• JOB:
Present the entries, from their start through the line containing "6. Local an", as a Markdown table with the columns No. and Text, giving one numbered row per line. Omit blank lines and the pictures.

• MATERIAL FOR THE TASK:

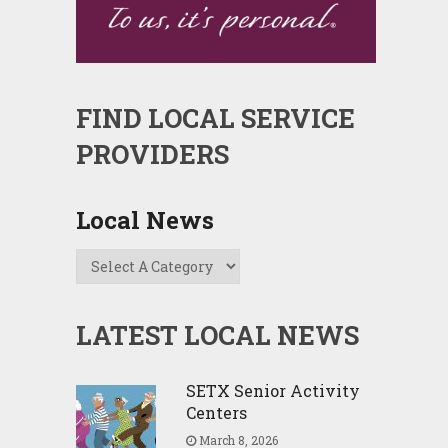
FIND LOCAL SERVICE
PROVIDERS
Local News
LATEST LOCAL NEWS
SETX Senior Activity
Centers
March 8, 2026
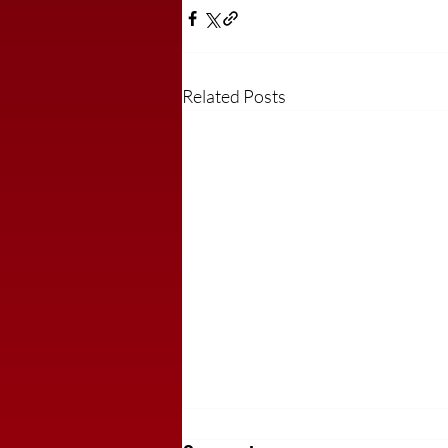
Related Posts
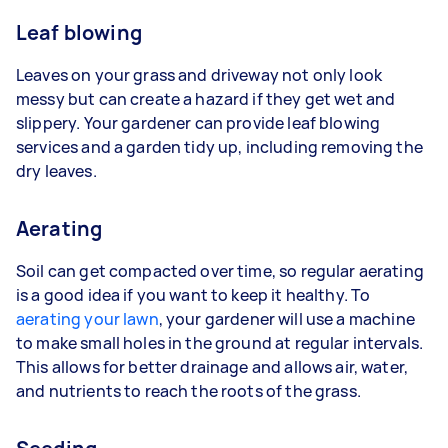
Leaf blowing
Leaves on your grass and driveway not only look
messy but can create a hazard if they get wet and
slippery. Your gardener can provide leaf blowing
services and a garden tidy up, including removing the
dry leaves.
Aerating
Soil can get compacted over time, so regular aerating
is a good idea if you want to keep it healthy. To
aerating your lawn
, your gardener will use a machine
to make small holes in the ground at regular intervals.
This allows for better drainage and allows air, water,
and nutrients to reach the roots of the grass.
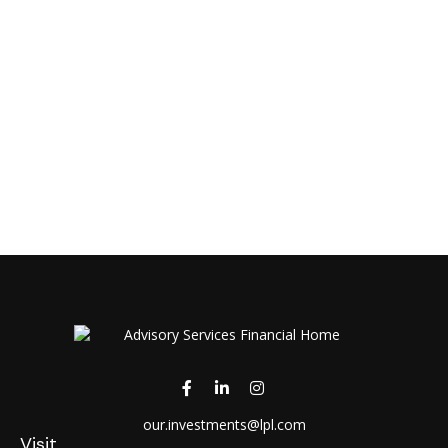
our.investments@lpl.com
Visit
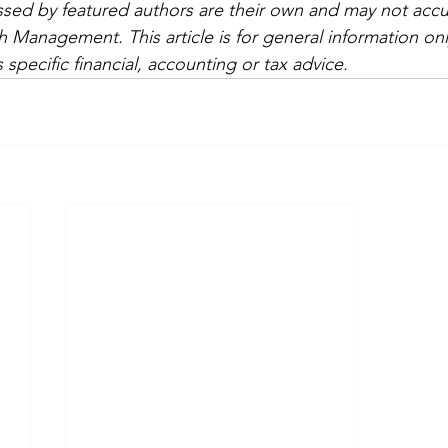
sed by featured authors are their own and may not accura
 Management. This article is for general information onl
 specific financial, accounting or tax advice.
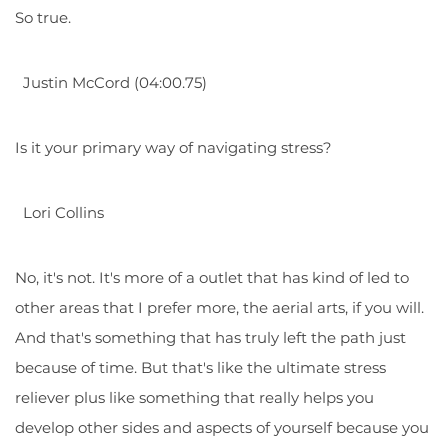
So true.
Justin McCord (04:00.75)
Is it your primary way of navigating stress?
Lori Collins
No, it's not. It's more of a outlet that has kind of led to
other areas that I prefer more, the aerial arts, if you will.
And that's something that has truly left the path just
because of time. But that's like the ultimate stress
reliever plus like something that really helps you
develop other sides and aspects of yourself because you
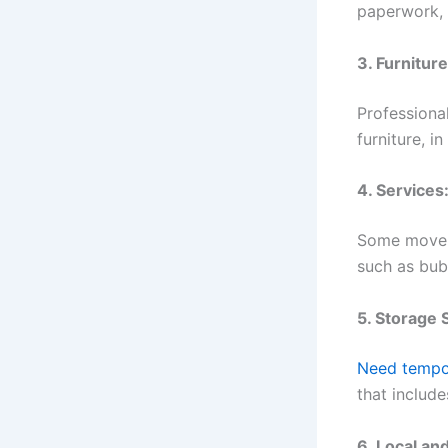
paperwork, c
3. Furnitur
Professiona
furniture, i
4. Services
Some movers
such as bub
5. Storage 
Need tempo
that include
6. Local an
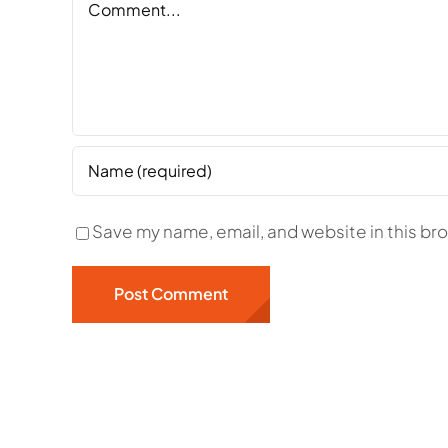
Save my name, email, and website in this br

• ANSWER TO THIS TASK:
| No. | Text |
|---|---|
| 1 | FIND LOCAL SERVICE |
| 2 | PROVIDERS |
| 3 | Local News |
| 4 | LATEST LOCAL NEWS |
| 5 | SETX Senior Activity |
| 6 | Centers |
| 7 | March 8, 2026 |
| 8 | Related Posts |
| 9 | Leaf blowing |
| 10 | Leaves on your grass and driveway not only look |
| 11 | messy but can create a hazard if they get wet and |
| 12 | slippery. Your gardener can provide leaf blowing |
| 13 | services and a garden tidy up, including removing the |
| 14 | dry leaves. |
| 15 | Aerating |
| 16 | Soil can get compacted over time, so regular aerating |
| 17 | is a good idea if you want to keep it healthy. To |
| 18 | aerating your lawn |
| 19 | , your gardener will use a machine |
| 20 | to make small holes in the ground at regular intervals. |
| 21 | This allows for better drainage and allows air, water, |
| 22 | and nutrients to reach the roots of the grass. |
| 23 | our.investments@lpl.com |
| 24 | Visit |
| 25 | sed by featured authors are their own and may not accura |
| 26 |  Management. This article is for general information onl |
| 27 |  specific financial, accounting or tax advice. |
| 28 | So true. |
| 29 | Justin McCord (04:00.75) |
| 30 | Is it your primary way of navigating stress? |
| 31 | Lori Collins |
| 32 | No, it's not. It's more of a outlet that has kind of led to |
| 33 | other areas that I prefer more, the aerial arts, if you will. |
| 34 | And that's something that has truly left the path just |
| 35 | because of time. But that's like the ultimate stress |
| 36 | reliever plus like something that really helps you |
| 37 | develop other sides and aspects of yourself because you |
| 38 | paperwork, c |
| 39 | 3. Furnitur |
| 40 | Professiona |
| 41 | furniture, i |
| 42 | 4. Services |
| 43 | Some movers |
| 44 | such as bub |
| 45 | 5. Storage  |
| 46 | Need tempo |
| 47 | that include |
| 48 | 6. Local an |